There's a patient that I've written about in the past who is on my mind. Being white and about my age, he shares with me certain cultural common denominators, despite his coming from a very different socioeconomic background---working class, alcoholic abusive father, no high school diploma, stints of homelessness, alcoholism, and life-threatening chronic illness. Taking those similarities and differences into account, it's no wonder that we get along on some levels, but are universes apart on others. And it is here that the codependency begins.
My patient, having given up the drink and hopped on the wagon, no longer has the alcohol-soaked social connections which previously filled his life. While he is proud of his sobriety of almost two years, he also feels lonely in that sobriety, failing to find a social milieu in which he can make new friends and acquaintances. Underlying mental illness does indeed make his social life more challenging, and a curmudgeonly demeanor only adds to the boundaries which keep people at bay or on their guard when around him. Although he constantly complains that people look at him like he's crazy, his predilection for talking aloud and laughing to himself certainly keeps strangers at arm's length and precludes normal casual social interaction. Like I've told him before, if you act like the crazy guy on the bus, that's how you'll be perceived and treated. One reaps what one sows, even inadvertently so.
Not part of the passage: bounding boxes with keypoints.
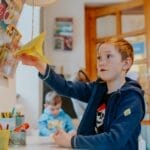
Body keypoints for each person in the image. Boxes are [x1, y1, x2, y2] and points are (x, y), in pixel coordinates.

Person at [17, 37, 145, 149]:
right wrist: (39, 64)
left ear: (126, 63)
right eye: (99, 57)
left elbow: (114, 140)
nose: (101, 62)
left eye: (108, 56)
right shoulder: (98, 89)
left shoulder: (132, 99)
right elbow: (66, 87)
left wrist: (72, 141)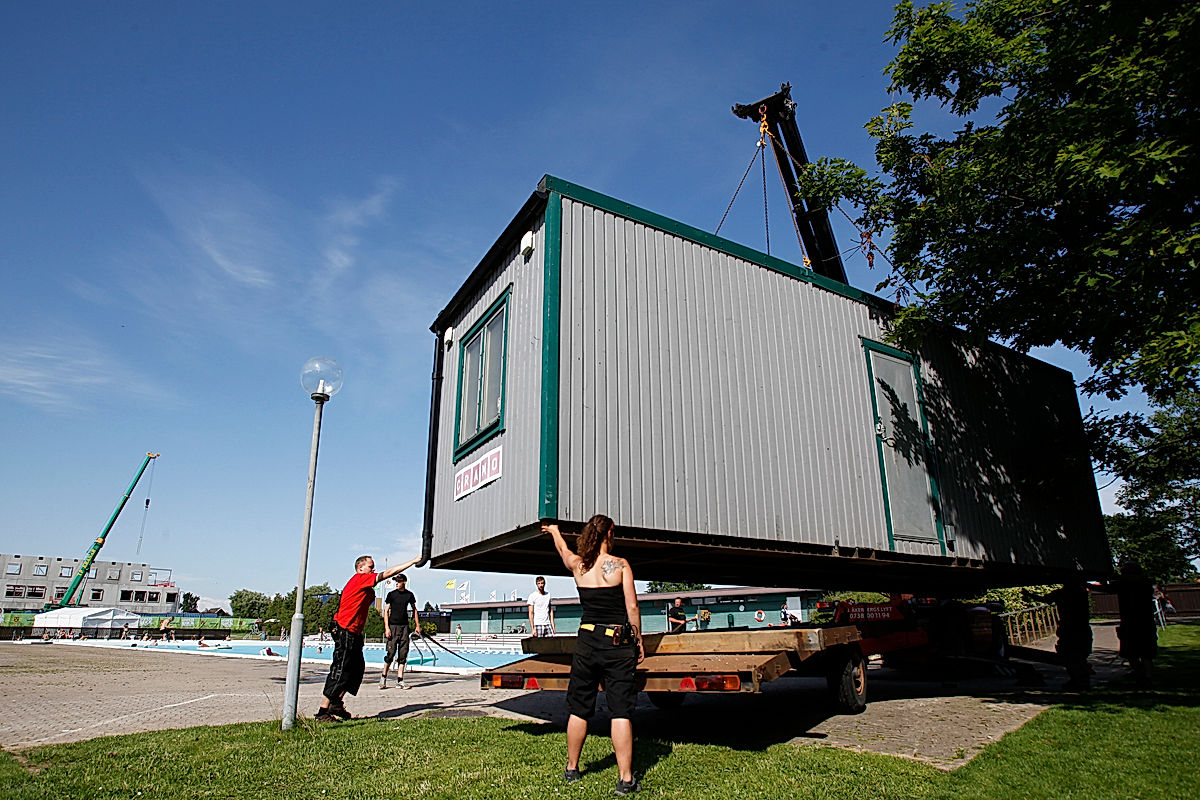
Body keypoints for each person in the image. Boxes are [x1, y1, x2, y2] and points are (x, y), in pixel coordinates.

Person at [544, 516, 644, 796]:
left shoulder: (580, 566)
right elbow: (632, 606)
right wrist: (638, 638)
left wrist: (554, 531)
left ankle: (572, 768)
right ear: (610, 532)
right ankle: (625, 780)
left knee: (580, 706)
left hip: (586, 639)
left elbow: (563, 552)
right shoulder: (621, 565)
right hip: (617, 641)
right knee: (620, 710)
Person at [316, 553, 421, 722]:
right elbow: (388, 573)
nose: (374, 570)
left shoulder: (367, 588)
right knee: (340, 669)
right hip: (344, 629)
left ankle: (336, 703)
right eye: (371, 567)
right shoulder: (359, 579)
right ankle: (322, 712)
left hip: (354, 633)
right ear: (360, 568)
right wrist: (413, 561)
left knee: (356, 670)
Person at [1114, 563, 1158, 686]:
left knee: (1132, 653)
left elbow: (1109, 588)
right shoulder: (1145, 584)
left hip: (1131, 623)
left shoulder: (1125, 584)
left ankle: (1141, 675)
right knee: (1146, 654)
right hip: (1146, 623)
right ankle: (1146, 677)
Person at [1047, 581, 1092, 690]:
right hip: (1081, 629)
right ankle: (1081, 680)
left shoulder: (1063, 594)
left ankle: (1078, 679)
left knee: (1070, 656)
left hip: (1069, 629)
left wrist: (1028, 595)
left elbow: (1046, 599)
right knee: (1079, 655)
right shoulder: (1081, 593)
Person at [380, 574, 419, 690]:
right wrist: (387, 628)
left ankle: (400, 680)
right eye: (396, 581)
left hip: (404, 627)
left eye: (399, 581)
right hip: (393, 626)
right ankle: (383, 677)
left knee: (403, 654)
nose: (396, 583)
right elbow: (386, 611)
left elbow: (414, 609)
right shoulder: (391, 595)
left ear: (404, 582)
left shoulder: (409, 595)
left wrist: (417, 625)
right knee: (390, 654)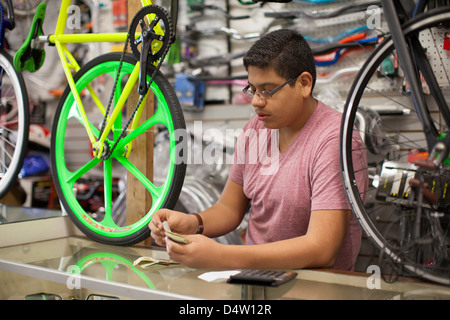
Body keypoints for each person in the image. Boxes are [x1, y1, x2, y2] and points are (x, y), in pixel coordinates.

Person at [149, 29, 368, 271]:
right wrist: (192, 223)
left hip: (316, 290)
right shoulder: (255, 130)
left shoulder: (334, 140)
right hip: (256, 284)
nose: (256, 101)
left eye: (268, 90)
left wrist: (223, 256)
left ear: (304, 84)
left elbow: (321, 249)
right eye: (252, 89)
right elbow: (229, 209)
Since he has lost his social circle, this gentleman looks to me, one of our counselors, and the administrative staff of our office as part and parcel of his social life. He sometimes exclaims that we are his "only friends", and he periodically cycles through undisguised crushes on various members of the front office administrative staff, at times bringing gifts (other than small offerings of candy or snacks) which cannot be accepted. He even went so far as to give our counselor (for whom he proclaimed undying love) a $200 portable DVD player which was refused on the spot. He was crushed for days.
Several times, I have taken this patient out to lunch, as I will occasionally do with my more isolated clients. As he complains of his loneliness and isolation, I sometimes feel pangs of guilt over my privileged life, comfy home, circles of friends, supportive wife, loving family, and ability to vacation and recreate (in moderation, of course) as desired. When he tells me that he has no one to go to a football game or movie with, my heart sinks. When I hear of his many solo trips around our region to various events, I cringe. Knowing what town I live in, he drops hints that he had looked for me downtown on a recent Saturday at the Farmer's Market but didn't see me. He comes to my town to see local college football and basketball games, sometimes sleeping on a couch in the Student Union if he misses the last bus back to his house (forty-five minutes away).
Many a time my mind has wandered to a scenario in which this gentleman---or another patient---visits my home. How would it appear to him? What would it tell him about me that he does not already surmise? What further levels of envy or jealousy would it engender? Would I end up in a situation similar to that of Richard Dreyfuss' character in What About Bob? He's even made comments that he may simply find my house one day and surprise me. Oh dear. What would Richard Dreyfuss do?
How many patients have I honestly considered taking home and caring for? Far too many. How many have I actually gone so far for? None, and never will I do so. How many former patients have I promised to maintain contact with after leaving a job for another? One, and that contact remains active. How many patients' children have I given Christmas presents to? Quite a few. Will I do it again? Seguro que si!
So, when is it codependency and when is it simply being human? When is it OK and when is it going too far? How guilty does one allow oneself to feel vis-a-vis the lacks in others' lives when compared to one's own? These and other questions loom large in such work, and no matter how firm one's boundaries, they will always rear their heads again.